DEC 16 has become a source of multiple reminders of the ability of Pakistanis, or let’s say the handful in charge of deciding the nation’s destiny, to cause infinite self-harm.
What each one of us is great at is hurling accusations at the other and passing the buck. Nobody ever takes responsibility for any debacle or tragedy. Be it the events and actions that led up to Dec 16, 1971, when half of Pakistan ceased to be or Dec 16, 2014, when we saw bloodthirsty gunmen killing over 100 of our schoolchildren in the name of faith in Peshawar.
The fact that, 45 years on, we know as much about the causes of the tragedy that saw the country’s more populous part separating from the Western wing to become Bangladesh as we knew back then, is a classic example of how nobody has ever felt the need to learn any lessons from our own history.
We seem determined to ignore our past follies and do not allow anything to be learnt from our own bitter experiences.
Why the report of the Hamoodur Rehman Commission, set up to inquire into the debacle, was never made public by successive governments, ranging from democratically elected to dictatorial to quasi-civilian, is anybody’s guess.
That some excerpts were leaked in 2000, some 30 years after the darkest day in the country’s history, is neither here nor there.

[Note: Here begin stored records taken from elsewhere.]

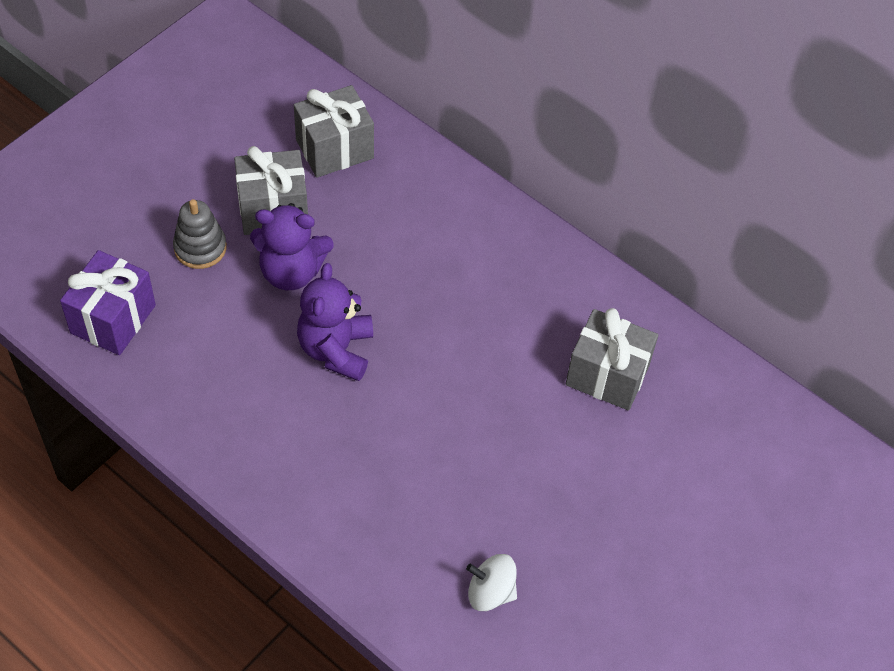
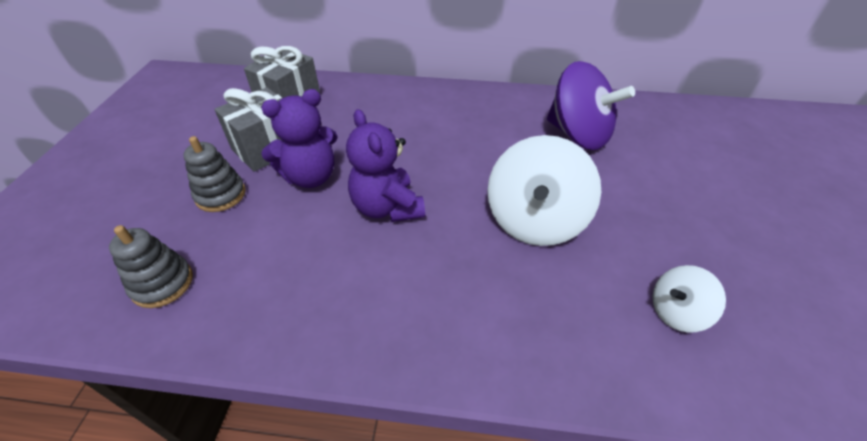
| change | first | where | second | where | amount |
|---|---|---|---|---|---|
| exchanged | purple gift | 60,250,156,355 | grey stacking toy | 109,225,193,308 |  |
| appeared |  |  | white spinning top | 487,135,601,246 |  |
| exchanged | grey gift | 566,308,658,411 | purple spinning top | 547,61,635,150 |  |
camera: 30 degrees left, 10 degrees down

Who knows, if the country had access to a more credible and detailed version of the report, it could have saved itself considerable pain whether in Balochistan and then NWFP in the 1970s or Sindh in the 1980s or more recently in Balochistan again.
We seem determined to ignore our past follies and do not allow anything to be learnt from our own bitter experiences. Look at the demand of many of the parents of students slaughtered at the Army Public School on Dec 16, 2014. They have been vociferously calling for a judicial inquiry into the tragedy, but to no avail. One wonders why we are so scared of facing the truth that a legitimate demand is met by obstinate official silence. Perhaps there are fears some sacred cows may face censure.
Then there are those who say what’s the point of a forming a commission because when a country is facing terrorism on a scale as big as in 2014, there is no fool-proof security as terrorists will find one ‘soft’ target or the other.
My answer to such arguments is straightforward: Fair point, but unless we examine or inquire into such tragedies in an open, transparent manner and learn from both our failings and the modus operandi of the terrorists, how will we ever evolve the mechanism to successfully block their designs?
Against the background of a history of cover-ups and obfuscation, there cannot be enough respect expressed for the efforts of Supreme Court Justice Qazi Faez Isa, who formed the one-man judicial commission ordered by the apex court to probe the massacre of lawyers in Quetta in August this year.
Ironically, Justice Isa’s report contains no startling revelations. Even then, it is gratifying to see in print the litany of state failures that has left Pakistan reeling in the face of the onslaught by terrorists, hate preachers and others who propagate divisive ideologies. Gratifying, because it reinforces what so many right-thinking Pakistanis have been saying for a long time now.
The report, which I hope all literate Pakistanis read (Justice Isa expressed regret he couldn’t issue an Urdu translation simultaneously for want of time but recommends that one be made available soon), is both diagnostic and prescriptive.
Where it is a stinging indictment of sections of the media that glorify terrorists and the federal and provincial governments’ shortcomings at many levels, and where it details the abject failure of the interior minister to effectively activate the National Counter-Terrorism Authority, it also questions the command and communication failures within the army-led paramilitary Balochistan Frontier Corps.
The commission, which took 56 days of exhaustive sittings to complete its 110-page report, says that adherence to all laws, including the Anti-Terrorism Act, the Pakistan Penal Code and the Constitution, can restore the country to being a citadel of tolerance and multifaith harmony.
Where Justice Isa is scathing in his report, he goes on to list specific recommendations, which at first glance tell any reader that, if implemented in letter and spirit, they could alter the course of the fight against obscurantism, bigotry and the intolerance and terrorism they breed.
In most democratic societies such a categorical indictment of ministers and functionaries would have led to the rolling of heads. There are already calls asking the interior minister to resign since his position had now become untenable.
I doubt that will happen. We have no such tradition. Despite what the report says about the FC, the force’s inspector-general has already been promoted to lieutenant-general and given command of a corps. For its part, the government might argue that with the proactive last army chief it never felt quite free to run policy.
Perhaps the only casualty of this wide-ranging and well-substantiated indictment will be the provincial police chief, as in our scheme of things he seems the most easily expendable. Recriminations, resignations and sackings aside, I’d be grateful if the recommendations are embraced in right earnest.
The writer is a former editor of Dawn.